The devil is in the details, as they say, and Turgenev’s details are marvelous. Consider this early introduction: “Bazarov came hurrying through the garden, taking the flower-beds in his stride. His linen coat and trousers were spattered with mud; a clinging marsh plant had twined itself round the crown of his circular hat; in his right hand he held a small sack, and something was wriggling inside it” (chapter 5, George Reavy’s translation).

Not exactly the way to endear yourself to a bunch of aristocrats who for the last hour or so have been expecting you to join them for tea. Yet Bazarov sees no problem, brusquely admitting that the sack contains frogs and he plans to experiment with them. Which he obviously does, because that evening “the two friends went off to Bazarov’s room, which was already pervaded by a sort of medico-surgical odor, mingled with the smell of cheap tobacco” (chapter 7, Constance Garnett’s translation). And this on an estate where at least one person, Arkady’s uncle, prides himself on maintaining his cultured St. Petersburg style, however rustic his surroundings. But then, Arkady’s uncle, Paul or Pavel depending on the translation, and Bazarov find themselves instantly at loggerheads. Bazarov at one point calls Pavel an “old fogey” to his face—an even bigger social solecism in 1859 than it would be today. Their relationship goes downhill from there.
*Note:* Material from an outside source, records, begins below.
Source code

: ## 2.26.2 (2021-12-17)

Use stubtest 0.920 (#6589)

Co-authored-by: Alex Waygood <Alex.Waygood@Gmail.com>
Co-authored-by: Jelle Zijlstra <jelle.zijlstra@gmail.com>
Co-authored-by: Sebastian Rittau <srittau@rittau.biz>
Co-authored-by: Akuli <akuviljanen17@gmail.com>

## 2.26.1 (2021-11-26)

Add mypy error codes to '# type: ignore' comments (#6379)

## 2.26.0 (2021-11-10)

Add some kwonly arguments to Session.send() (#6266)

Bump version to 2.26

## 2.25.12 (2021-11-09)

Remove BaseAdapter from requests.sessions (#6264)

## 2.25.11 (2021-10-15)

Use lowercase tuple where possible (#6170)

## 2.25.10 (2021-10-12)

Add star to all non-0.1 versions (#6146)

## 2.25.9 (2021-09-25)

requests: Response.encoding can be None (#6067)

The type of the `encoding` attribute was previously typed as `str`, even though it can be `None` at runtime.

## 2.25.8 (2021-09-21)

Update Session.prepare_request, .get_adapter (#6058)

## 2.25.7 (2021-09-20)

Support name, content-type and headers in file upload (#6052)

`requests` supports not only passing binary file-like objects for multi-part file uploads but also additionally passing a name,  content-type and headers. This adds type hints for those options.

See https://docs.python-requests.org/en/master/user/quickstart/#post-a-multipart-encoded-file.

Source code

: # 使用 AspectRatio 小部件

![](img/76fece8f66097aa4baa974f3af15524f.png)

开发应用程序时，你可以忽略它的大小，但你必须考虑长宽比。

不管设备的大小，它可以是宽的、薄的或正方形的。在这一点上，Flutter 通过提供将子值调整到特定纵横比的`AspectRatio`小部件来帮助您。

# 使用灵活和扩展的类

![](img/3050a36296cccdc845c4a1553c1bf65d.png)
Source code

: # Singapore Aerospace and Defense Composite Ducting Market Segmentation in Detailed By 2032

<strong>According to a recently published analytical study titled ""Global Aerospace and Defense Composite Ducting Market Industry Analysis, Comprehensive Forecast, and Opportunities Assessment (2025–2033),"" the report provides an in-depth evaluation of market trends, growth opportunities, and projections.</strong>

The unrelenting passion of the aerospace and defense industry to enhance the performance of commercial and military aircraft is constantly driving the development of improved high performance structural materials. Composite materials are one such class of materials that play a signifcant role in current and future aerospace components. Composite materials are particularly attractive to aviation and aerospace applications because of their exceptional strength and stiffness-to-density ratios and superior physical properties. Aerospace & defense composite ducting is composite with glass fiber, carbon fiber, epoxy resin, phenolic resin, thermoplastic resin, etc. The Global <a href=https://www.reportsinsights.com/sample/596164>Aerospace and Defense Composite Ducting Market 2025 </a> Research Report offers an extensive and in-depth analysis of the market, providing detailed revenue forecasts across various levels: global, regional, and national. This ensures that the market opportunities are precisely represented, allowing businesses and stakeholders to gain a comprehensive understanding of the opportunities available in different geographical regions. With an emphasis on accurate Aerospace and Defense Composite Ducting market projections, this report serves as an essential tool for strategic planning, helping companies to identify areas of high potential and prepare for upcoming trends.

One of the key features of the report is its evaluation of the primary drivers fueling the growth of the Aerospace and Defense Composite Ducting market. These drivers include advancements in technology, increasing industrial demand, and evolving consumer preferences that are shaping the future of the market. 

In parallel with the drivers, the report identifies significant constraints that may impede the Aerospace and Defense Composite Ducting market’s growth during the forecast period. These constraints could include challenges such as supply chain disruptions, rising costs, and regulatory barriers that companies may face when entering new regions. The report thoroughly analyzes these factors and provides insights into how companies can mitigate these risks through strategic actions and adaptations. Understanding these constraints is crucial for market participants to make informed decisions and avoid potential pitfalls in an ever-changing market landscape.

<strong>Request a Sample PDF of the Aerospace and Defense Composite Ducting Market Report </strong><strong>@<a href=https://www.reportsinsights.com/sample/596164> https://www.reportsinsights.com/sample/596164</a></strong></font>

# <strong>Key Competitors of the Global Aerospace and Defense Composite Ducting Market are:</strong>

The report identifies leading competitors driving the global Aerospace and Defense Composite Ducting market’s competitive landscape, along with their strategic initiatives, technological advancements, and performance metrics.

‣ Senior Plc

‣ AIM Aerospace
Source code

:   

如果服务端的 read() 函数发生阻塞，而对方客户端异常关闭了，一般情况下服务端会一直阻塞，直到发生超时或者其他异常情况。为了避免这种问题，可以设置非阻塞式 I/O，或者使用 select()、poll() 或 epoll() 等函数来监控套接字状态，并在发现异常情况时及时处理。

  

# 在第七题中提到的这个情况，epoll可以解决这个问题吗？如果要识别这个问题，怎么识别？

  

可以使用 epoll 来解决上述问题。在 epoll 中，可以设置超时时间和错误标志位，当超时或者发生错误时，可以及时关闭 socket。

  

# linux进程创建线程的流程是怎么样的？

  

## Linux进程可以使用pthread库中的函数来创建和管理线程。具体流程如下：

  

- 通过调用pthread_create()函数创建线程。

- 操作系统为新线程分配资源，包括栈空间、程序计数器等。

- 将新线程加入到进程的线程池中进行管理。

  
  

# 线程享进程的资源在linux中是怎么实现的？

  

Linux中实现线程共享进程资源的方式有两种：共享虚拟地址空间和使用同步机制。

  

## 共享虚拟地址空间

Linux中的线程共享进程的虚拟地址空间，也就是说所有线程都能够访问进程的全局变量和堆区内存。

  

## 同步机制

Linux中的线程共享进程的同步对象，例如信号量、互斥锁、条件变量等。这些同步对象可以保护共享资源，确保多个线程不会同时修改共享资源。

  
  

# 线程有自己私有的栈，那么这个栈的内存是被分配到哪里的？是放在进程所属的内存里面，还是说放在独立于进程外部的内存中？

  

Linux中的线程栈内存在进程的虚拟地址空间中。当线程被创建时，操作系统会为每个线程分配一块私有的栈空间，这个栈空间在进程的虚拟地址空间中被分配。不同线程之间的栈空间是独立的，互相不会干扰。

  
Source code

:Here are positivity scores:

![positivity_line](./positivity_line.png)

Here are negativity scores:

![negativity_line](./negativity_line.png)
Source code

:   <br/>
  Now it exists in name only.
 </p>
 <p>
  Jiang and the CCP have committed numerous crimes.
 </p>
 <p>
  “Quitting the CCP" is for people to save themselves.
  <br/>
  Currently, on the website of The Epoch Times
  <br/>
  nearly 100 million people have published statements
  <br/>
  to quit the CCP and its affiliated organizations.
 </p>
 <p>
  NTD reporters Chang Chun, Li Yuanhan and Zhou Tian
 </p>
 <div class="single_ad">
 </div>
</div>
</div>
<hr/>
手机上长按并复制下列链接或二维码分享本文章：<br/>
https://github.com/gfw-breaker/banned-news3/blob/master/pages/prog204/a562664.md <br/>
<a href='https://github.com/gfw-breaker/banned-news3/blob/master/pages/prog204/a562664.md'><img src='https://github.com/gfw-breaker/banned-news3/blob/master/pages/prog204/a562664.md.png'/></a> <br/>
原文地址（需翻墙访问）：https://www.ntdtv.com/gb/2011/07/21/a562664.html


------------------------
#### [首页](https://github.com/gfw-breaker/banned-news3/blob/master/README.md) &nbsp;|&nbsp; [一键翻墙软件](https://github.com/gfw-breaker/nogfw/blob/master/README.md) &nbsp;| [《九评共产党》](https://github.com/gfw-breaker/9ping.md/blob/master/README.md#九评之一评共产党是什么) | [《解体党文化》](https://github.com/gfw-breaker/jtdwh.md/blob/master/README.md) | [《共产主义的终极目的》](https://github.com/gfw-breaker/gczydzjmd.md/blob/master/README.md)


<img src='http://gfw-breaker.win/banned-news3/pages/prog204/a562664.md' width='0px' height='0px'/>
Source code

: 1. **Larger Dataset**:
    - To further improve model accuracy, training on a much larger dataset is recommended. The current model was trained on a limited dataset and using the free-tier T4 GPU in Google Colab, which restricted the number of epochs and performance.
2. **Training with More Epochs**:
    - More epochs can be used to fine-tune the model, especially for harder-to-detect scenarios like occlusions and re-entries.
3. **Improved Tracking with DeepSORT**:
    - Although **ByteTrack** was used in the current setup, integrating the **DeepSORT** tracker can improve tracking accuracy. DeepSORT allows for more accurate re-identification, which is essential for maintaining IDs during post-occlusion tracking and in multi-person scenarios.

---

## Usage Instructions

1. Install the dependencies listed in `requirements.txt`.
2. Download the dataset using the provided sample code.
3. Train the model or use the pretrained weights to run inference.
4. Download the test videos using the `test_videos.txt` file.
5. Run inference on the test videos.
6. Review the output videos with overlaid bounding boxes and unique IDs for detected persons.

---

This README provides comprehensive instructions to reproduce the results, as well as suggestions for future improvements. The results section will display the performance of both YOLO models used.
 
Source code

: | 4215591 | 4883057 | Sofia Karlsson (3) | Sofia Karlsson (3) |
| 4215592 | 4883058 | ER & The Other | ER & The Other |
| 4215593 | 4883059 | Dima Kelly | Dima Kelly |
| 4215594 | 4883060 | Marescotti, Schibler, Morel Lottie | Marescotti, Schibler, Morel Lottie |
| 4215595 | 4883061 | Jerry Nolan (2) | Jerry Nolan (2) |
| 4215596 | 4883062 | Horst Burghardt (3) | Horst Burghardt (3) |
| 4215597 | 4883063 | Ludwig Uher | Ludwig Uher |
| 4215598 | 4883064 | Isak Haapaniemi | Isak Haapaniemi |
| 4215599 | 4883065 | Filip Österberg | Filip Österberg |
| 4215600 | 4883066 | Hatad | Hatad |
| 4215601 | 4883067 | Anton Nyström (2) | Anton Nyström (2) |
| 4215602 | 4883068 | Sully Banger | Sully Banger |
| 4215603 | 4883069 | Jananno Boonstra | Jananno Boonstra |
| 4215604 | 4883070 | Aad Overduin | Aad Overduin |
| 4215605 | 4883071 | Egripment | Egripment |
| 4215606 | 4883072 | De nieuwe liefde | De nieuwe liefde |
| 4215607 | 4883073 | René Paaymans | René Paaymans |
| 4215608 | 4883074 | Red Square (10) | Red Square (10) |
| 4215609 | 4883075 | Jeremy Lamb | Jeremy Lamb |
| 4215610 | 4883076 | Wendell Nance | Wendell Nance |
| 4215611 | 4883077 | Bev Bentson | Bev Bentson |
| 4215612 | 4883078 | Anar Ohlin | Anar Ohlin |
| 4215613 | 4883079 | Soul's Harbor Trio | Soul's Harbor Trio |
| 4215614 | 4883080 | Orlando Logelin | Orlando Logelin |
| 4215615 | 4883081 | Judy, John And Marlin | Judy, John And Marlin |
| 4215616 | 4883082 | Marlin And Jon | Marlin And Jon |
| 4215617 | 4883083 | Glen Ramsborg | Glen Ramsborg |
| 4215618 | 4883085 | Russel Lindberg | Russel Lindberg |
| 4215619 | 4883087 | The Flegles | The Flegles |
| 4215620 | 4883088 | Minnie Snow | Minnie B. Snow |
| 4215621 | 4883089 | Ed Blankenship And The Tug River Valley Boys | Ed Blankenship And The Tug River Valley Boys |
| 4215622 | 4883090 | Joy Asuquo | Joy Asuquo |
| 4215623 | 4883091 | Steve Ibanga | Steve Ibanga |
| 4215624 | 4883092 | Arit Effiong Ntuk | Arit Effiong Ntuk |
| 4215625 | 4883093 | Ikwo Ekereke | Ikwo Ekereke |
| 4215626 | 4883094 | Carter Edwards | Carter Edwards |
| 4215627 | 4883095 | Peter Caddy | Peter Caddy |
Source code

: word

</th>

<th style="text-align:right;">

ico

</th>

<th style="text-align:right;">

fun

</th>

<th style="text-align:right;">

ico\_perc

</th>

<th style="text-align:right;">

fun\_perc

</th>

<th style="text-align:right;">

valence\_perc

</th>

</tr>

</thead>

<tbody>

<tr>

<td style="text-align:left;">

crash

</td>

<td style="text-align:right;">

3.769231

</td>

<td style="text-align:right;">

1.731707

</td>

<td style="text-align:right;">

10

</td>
Yet whatever his flaws, Bazarov is not a cliché. His awkward, impassioned character stands at the heart of the novel. He changes the lives of those around him, ordinary people with everyday concerns—so much more like most of us than the idealists and world-changers. It is as if Turgenev wants us to realize that big ideas affect everyone: those who push for social change, those who resist it, those who regard it with puzzlement, those who do their best to adapt, even those who try to ignore it. In Fathers and Sons he creates examples of all five kinds of people, throws them together, and shows us the sparks that fly when they meet.

The book is not perfect. The plot at times seems forced and the conflict contrived. The relationship between Bazarov and Madame Odintsov moves too fast for plausibility, and the ending strikes me as a cop-out, less a resolution than an example of the author’s unwillingness to let an awkward situation play itself out to its logical conclusion. But for a book that fits into two hundred pages, the thing is a masterpiece. Politics, economics, culture, gender relations, youth vs. age, city vs. country, tradition vs. science—Turgenev paints it all with delicate water colors that revive the world of Russia before the Great Reforms and make it real, even now, almost 150 years later. That’s an extraordinary achievement.